Most physical I/O is handled this way, loading buffers, writing buffers... Then when the request is in memory the requesting thread will be resumed, and then complete the request and return to the user mode program.

Determining what is a "thread" of execution gets vague...

You can see these other "processes" that handle such, though they aren't easily identified as to what they are doing... They show up in the output of "ps -elf" as the processes within brackets - usually named "[kworker/nn:nn]" with various strings for nnn or "[kthreadd]" (and not limited to these names either).

Interesting the latter sounds a like state-present synchronous sequential system where its using states of memory elements (the buffers, or memory context of the user), so that the system can remember what happens before values change/changed (and produce an output based on that state or inputs/state). And where the outputs will change only through some sort of signal, such as in this case the kernel catching the interrupt I think.. (not sure though I need to finish my online circuitry class)

jpollard · 10-31-2016, 12:21 PM

Well, the queued entries identify the process, and that can be used for some actions.
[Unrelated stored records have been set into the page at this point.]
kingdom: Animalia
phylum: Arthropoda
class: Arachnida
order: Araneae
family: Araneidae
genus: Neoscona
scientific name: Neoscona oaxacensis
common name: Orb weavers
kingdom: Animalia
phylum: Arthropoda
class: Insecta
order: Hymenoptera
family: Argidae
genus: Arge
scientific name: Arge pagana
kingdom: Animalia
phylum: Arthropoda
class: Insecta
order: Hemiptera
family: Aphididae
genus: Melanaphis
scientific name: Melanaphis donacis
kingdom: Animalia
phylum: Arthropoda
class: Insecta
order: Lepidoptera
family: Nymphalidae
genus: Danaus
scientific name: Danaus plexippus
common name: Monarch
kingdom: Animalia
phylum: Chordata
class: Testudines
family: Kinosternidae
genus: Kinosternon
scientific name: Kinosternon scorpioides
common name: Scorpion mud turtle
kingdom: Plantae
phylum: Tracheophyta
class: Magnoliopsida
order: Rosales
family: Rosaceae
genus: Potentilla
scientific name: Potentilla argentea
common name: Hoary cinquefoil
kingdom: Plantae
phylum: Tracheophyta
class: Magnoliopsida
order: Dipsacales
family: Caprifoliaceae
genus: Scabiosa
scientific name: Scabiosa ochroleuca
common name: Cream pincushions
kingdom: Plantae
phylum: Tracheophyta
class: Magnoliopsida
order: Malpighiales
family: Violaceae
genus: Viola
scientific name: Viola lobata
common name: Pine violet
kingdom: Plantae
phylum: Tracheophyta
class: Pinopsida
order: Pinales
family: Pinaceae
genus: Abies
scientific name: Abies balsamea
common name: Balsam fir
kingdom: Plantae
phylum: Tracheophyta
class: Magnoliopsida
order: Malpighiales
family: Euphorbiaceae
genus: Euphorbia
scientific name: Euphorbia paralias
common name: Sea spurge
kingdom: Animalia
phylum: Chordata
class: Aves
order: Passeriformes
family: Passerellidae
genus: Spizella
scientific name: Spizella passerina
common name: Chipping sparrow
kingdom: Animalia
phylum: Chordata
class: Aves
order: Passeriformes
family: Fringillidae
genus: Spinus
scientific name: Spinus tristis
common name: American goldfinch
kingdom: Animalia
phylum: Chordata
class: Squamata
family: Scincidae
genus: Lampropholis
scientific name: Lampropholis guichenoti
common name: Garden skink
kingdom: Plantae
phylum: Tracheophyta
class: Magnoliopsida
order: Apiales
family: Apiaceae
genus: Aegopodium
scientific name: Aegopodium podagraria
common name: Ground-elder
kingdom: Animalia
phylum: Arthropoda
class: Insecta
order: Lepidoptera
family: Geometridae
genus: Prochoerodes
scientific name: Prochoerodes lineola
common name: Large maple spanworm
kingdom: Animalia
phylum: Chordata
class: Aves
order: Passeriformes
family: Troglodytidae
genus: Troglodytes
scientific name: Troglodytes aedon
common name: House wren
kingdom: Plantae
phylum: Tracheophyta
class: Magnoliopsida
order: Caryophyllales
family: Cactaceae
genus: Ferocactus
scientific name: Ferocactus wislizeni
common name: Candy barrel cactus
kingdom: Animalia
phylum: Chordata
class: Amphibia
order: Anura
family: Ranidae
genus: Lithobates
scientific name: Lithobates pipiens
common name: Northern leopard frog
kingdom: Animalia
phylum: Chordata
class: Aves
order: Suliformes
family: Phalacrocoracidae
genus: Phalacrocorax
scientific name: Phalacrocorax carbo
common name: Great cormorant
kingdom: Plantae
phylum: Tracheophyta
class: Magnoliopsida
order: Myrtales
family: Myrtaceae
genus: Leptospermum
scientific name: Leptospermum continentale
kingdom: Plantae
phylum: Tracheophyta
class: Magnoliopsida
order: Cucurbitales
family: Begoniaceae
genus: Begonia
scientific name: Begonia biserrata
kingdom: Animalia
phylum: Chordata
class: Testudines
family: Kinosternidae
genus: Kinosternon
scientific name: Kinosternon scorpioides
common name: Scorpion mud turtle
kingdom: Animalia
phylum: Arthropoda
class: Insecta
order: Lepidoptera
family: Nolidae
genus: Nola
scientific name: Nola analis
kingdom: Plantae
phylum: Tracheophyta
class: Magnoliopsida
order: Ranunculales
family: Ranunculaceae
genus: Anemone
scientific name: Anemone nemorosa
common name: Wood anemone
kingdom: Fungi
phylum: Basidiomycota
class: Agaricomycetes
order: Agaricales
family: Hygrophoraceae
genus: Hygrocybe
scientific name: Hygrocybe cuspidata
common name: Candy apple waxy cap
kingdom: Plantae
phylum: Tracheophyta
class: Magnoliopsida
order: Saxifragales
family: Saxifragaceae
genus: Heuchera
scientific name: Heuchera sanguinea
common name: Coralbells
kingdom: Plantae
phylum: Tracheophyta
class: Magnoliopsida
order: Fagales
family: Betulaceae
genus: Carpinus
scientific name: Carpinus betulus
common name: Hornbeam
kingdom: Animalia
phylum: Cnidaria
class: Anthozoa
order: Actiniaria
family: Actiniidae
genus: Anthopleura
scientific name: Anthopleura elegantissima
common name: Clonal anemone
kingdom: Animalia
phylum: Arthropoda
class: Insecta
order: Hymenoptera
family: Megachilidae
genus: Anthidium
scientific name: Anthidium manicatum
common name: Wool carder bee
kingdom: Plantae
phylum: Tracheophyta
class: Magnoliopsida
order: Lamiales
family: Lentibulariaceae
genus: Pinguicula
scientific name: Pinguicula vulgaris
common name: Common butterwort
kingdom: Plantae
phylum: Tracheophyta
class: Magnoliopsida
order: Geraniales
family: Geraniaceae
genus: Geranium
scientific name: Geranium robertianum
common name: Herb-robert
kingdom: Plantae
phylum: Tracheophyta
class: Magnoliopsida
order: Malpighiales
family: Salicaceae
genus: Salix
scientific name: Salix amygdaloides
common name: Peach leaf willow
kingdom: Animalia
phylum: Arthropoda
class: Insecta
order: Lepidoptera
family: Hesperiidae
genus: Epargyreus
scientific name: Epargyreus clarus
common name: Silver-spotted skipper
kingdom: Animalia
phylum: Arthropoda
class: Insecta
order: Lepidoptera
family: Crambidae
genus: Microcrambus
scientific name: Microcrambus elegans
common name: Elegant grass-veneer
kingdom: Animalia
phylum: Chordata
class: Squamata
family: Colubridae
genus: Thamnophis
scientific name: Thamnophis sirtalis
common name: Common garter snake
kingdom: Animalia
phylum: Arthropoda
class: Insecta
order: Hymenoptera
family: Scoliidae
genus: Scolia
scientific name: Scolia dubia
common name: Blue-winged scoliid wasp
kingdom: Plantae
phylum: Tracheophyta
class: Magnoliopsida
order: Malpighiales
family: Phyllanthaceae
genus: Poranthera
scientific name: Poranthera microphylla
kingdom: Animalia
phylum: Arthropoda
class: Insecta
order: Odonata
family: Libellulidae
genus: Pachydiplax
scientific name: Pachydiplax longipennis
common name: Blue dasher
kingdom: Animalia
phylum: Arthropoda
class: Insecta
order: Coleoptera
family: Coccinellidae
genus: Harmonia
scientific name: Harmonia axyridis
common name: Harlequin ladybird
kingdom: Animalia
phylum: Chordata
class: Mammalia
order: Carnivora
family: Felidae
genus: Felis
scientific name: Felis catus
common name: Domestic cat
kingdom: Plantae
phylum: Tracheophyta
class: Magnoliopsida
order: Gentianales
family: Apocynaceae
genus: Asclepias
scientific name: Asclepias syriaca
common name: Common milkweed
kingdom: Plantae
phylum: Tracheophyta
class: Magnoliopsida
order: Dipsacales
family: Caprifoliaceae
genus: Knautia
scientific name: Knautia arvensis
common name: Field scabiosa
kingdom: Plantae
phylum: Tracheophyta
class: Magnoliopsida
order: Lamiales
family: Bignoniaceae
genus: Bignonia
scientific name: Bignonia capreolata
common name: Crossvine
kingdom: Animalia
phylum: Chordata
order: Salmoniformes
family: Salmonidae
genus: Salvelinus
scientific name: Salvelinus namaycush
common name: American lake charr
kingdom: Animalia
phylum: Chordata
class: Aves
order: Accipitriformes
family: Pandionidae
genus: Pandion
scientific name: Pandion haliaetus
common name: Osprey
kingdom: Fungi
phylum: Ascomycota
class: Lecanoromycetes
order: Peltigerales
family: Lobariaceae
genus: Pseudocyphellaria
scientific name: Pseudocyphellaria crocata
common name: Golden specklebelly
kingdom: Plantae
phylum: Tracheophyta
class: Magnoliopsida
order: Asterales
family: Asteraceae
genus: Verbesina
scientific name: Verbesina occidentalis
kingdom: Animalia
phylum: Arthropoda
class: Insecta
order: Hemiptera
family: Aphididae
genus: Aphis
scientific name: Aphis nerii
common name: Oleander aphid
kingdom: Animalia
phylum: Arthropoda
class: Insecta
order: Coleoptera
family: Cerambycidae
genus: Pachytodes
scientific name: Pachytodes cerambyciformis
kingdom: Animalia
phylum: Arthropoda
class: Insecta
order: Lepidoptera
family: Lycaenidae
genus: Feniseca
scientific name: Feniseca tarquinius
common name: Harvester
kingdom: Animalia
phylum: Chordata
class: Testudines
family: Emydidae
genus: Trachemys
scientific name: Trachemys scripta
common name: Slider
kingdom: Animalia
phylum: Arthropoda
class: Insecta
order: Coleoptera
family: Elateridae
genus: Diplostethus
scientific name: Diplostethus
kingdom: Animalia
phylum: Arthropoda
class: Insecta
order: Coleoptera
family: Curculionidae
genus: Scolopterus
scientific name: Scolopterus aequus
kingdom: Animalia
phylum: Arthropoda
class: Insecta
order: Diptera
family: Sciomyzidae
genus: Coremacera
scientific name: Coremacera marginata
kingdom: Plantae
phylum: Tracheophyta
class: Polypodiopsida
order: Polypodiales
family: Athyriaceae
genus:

But usually the queued values are for data exchange (read/write/update...), in which case the only significant thing is to transfer the data buffers to/from external devices (or systems). This is still being done for the users process, but it is various kernel thereads handling the operation. They don't directly interact with the user unless there is some signal to be passed (from errors), but at that point the kernel thread simply registers the problem and the user process is re-entered in the run queue - (some other processor may pick it up) and the kernel thread goes to process the next queue entry.

The signal only gets delivered to the user process after the process execution thread is run on some CPU.